Commentary by Prof. Yuji Tsukii, Hosei University
This organism is either Strombidium or Strobilidium, which are similar to each other.

http://protist.i.hosei.ac.jp/PDB/Im.....


http://protist.i.hosei.ac.jp/PDB/Im.....

In the case of Strobilidium the adoral zone has continuous membranelles, while Strombidium does not have continuous membranelles and both ends of its membranelles extend backward.

We must be able to clearly observe the adoral zone of membranelles in order to distinguish between the two organisms.

Sampling Date : 03 July 2009

Sampling Site : Hirose River B  Google Map

Strobilibidium foraging behavior

Strobilibidium is basically a stationary feeder. It lacks a stalk but keeps a fixed position by attaching itself to other particles. When necessary, such as being disturbed by other organisms, it moves to another location to resume feeding. We can see its transparent vacuole contracting periodicalloy.


Commentary by Prof. Yuji Tsukii, Hosei University
This organism is either Strombidium or Strobilidium which are similar to each other.

http://protist.i.hosei.ac.jp/PDB/Im.....

http://protist.i.hosei.ac.jp/PDB/Im.....

In the case of Strobilidium the adoral zone has continuous membranelles, while Strombidium does not have continuous membranelles and both ends of its membranelles extend backward. We must be able to observe the adoral zone of membranelles in order to distinguish between the two organisms.

A transparent vacuole inside this organism, as described in the comment of this video, is formally called a contractile vacuole.

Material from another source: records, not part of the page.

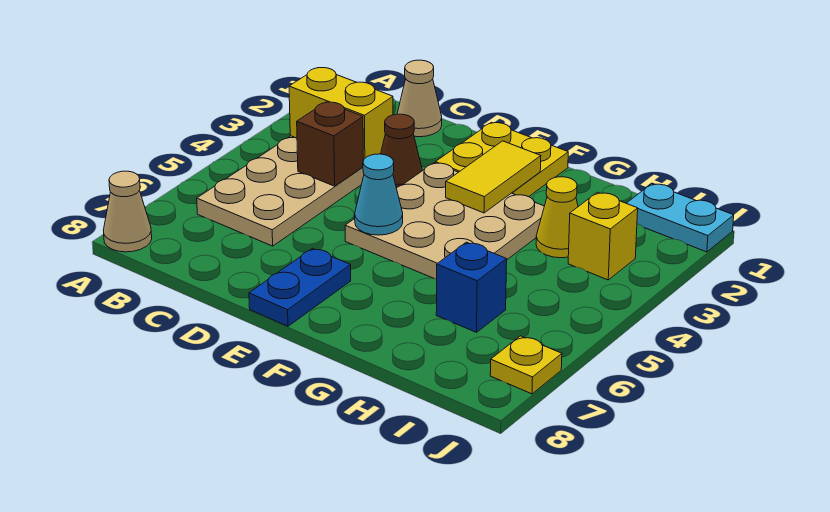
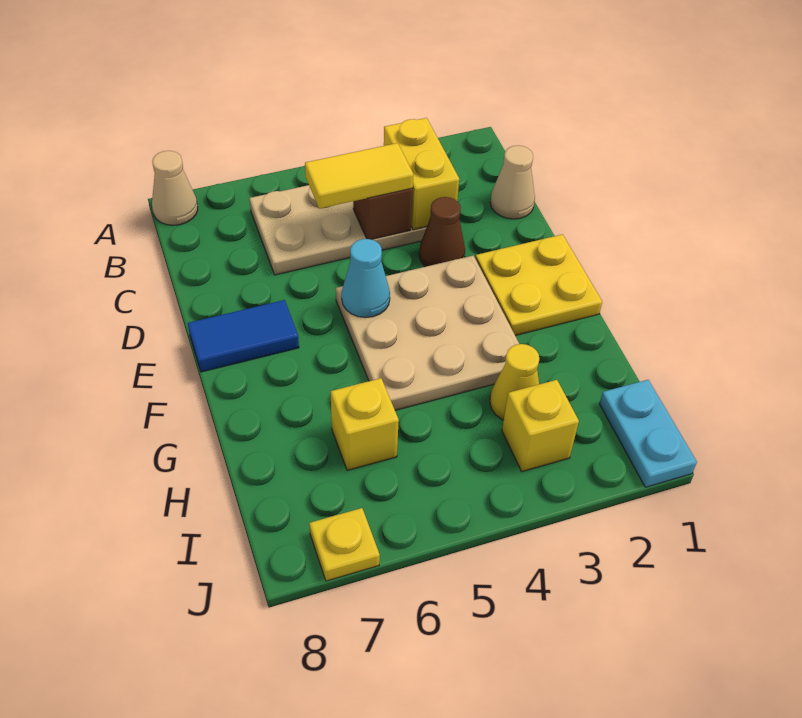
blue plate E7:E8 level 1 -> blue tile E7:E8 level 1
yellow tile F2:F3 level 2 -> yellow tile C4:C5 level 3
blue brick H6 level 1 -> yellow brick H6 level 1

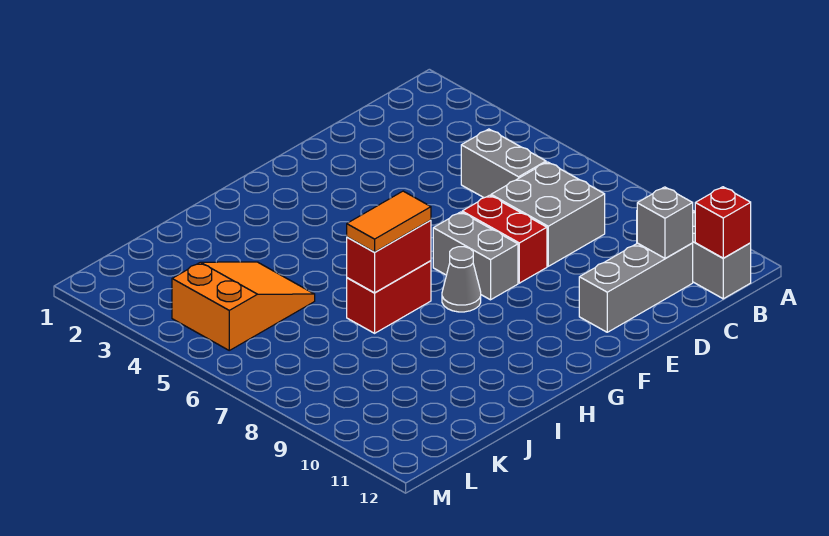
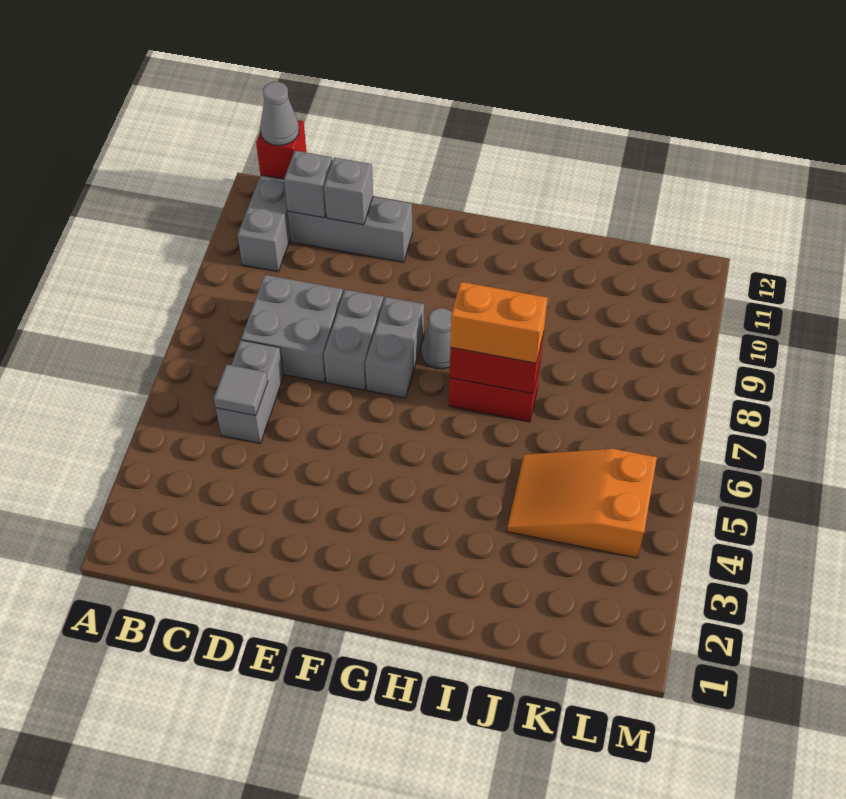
none -> grey cone B12 level 3
none -> grey tile C5 level 2
none -> grey brick D11 level 2
red brick E7:E8 level 1 -> grey brick E7:E8 level 1
orange tile H7:I7 level 3 -> orange brick H7:I7 level 3

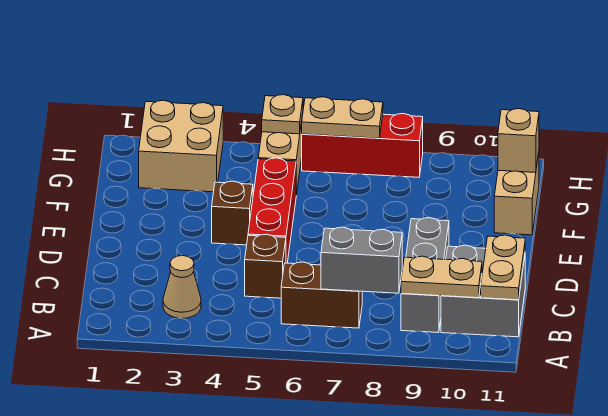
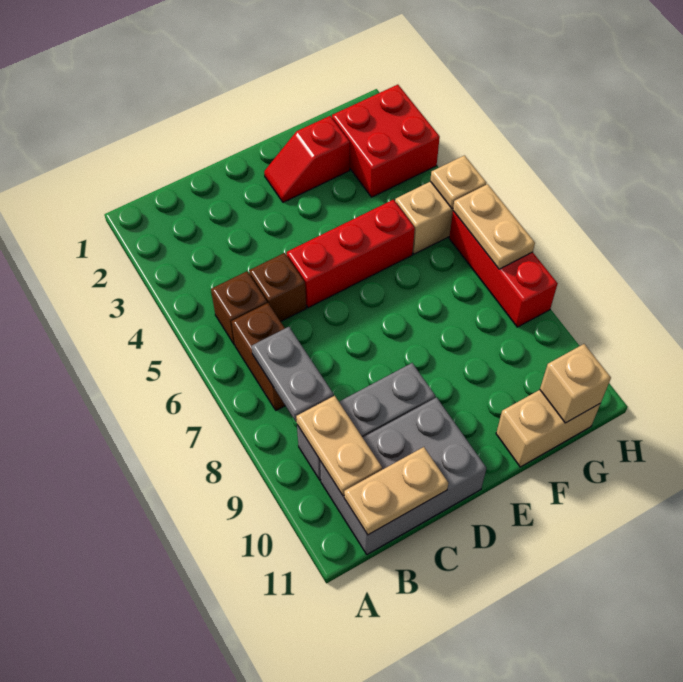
tan cone B3 level 1 -> none
grey brick B7:B8 level 2 -> grey plate B7:B8 level 2
grey brick B10:C11 level 1 -> grey brick B10:D11 level 1
none -> red slope E2:F2 level 1 top F
brown brick E4 level 1 -> brown brick B5 level 1
tan brick G2:H3 level 1 -> red brick G2:H3 level 1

Sampling Date : 03 July 2009

Sampling Site : Hirose River B  Google Map

Cilia motion repels surrounding organisms

The whirlpool created by this Strombidium's cilia motion is so strong that small organisms are pulled toward the Strombidium, only to be repelled by the water current. Occasionally the Strombidium manages to capture food using the whirlpool hunting strategy.


Commentary by Prof. Yuji Tsukii, Hosei University
This organism may be either Strombidium or Strombilidium.

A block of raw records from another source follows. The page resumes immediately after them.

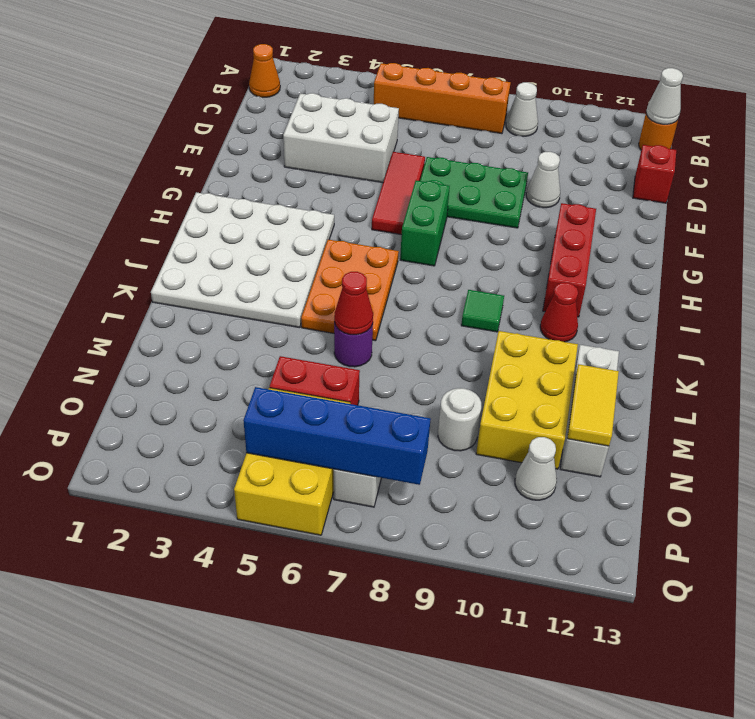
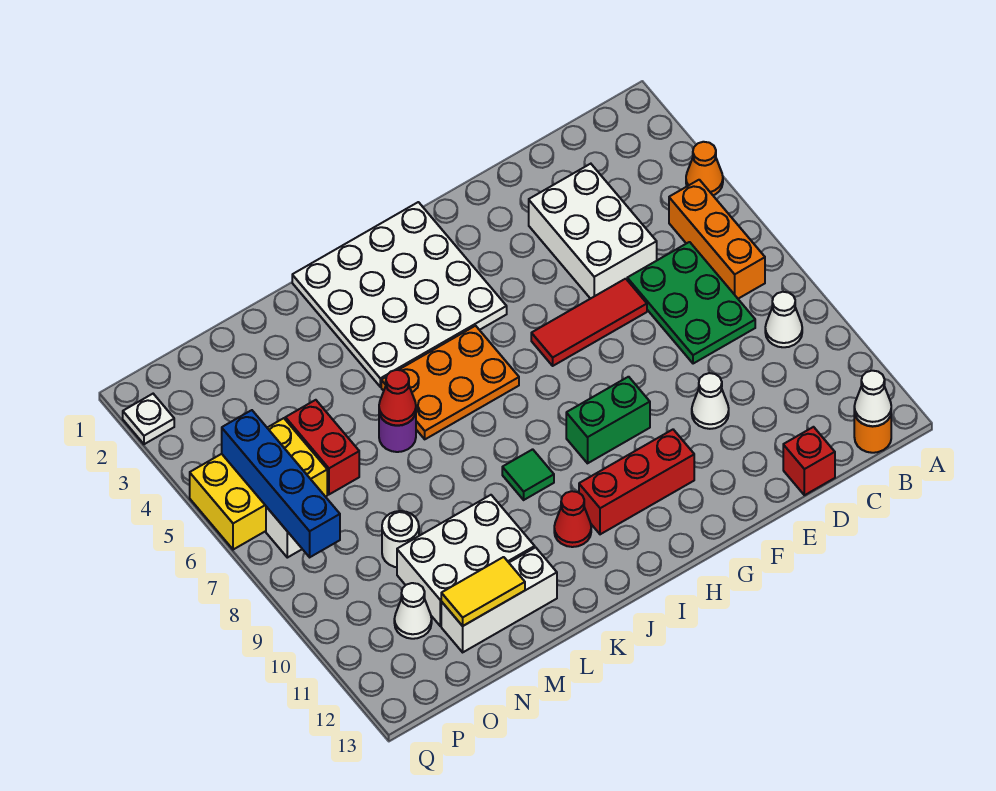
orange cone B1 level 1 -> orange cone A4 level 1
orange brick B5:B8 level 1 -> orange brick B5:B7 level 1
green plate E7:F9 level 1 -> green plate C6:D8 level 1
green brick G7:H7 level 1 -> green brick G9:H9 level 1
yellow brick L10:N11 level 1 -> white brick L10:N11 level 1
none -> white plate Q2 level 1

Both organisms are distinguished by the pattern of cirri at the front end of the cell, that is whether line of cirri is closed or whether line of cirri is not closed but extends to backward.

But it is difficult to decide without checking the side view of a motionless cell.

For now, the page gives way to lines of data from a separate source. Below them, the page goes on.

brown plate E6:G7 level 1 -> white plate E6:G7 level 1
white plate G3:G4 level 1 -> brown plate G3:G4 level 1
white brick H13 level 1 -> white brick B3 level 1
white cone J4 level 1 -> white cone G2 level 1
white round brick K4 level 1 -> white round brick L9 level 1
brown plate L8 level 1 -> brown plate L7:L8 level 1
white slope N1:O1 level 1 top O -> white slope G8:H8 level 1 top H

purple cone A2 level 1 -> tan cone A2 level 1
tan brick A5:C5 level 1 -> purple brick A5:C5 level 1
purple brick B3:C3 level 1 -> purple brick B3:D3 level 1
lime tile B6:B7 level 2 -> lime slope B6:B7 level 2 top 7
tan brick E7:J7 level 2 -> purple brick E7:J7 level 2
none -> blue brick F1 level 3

This organism seems to be Strobilidium elegans.

Sampling Date : 18 October 2009

Sampling Site : Hirose River A  Google Map

Strobilidium with a protuberance

The first part of this recording shows a Strobilidium ciliate at a higher magnification, the second part at a lower magnification, and the last part is in slow motion at a higher magnification. There is a strange protuberance on the side of its body, but we do not know the cause of this abnormality, or if it has a particular function.


Commentary by Prof. Yuji Tsukii, Hosei University
Strobilidium can be difficult to distinguish from Strombidium due to their similar shapes and features.

The organism in this video is in fact Strombidium, not Strobilidium.

There are three species of ciliates with a similar shape: i) Strobilidium: cirri surrounding the mouth extend downwards.

http://protist.i.hosei.ac.jp/PDB/Im.....

ii) Strombidium: cirri surrounding the mouth are closed like a circle.

http://protist.i.hosei.ac.jp/PDB/Im.....

iii) Strombidinopsis:its shape is shown at the following link:

http://protist.i.hosei.ac.jp/PDB/Im.....

In this video, the cirri surrounding the mouth cannot be clearly identified.

However, the cell tapers at the rear, and with careful observation, we can see numerous stick-like structures arranged like a ring in the rear part of the cell.

These features are characteristic to Strombidium.

In Kahl’s Wimertiere oder Ciliata (Infusoria), two conjugating Strombidium sulcatum cells both have pointed ends.